Keep the containers in an area where temperatures stay above 65°F (18°C). Pepper plants in containers will need water once a day at these temperatures. If it rises to 80°F (26°C), water them twice a day.
The compost in the original potting soil will act as a slow release fertilizer. A liquid organic fertilizer or compost tea can be applied up to once a month, or when the plants begin to flower and fruit. A mixture of two tablespoons Epsom salt dissolved into one gallon of water can be sprayed onto pepper plants to feed and encourage ripening.
Build infrastructure for your plants as they grow. Some peppers may need staking to properly support their own weight.
Bell pepper flowers are self-fertile, and will not need pollinators to produce fruit for the most part. Plants kept in containers indoors that aren’t exposed to natural airflow can fail to pollinate.

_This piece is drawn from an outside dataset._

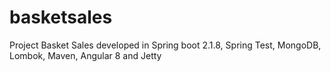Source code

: # basketsales
Project Basket Sales developed in Spring boot 2.1.8, Spring Test, MongoDB, Lombok, Maven, Angular 8 and Jetty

Some gardeners give each plant a slight shake as they walk by each day, expecting that pollen will drop on its own. This does work in many cases. It’s also possible to hand-pollinate pepper flowers to ensure that all of the blossoms produce fruit. Do this using a cotton-tipped swab or a small paint brush.
With a light hand, swirl the brush inside of each blossom. The anther is the male part of the flower and the stigma is the female part. They grow very close together in a pepper blossom, so transferring pollen is easy. The pollen will come from the anthers around the central stigma of the flower and transfer onto the stigma.
Harvest bell peppers when they reach the desired size. If left on the plant to ripen, many varieties will turn shades of red, orange, yellow, or purple. Store in a paper bag on the counter to ripen, or in a plastic bag in the fridge to keep for 10-14 days.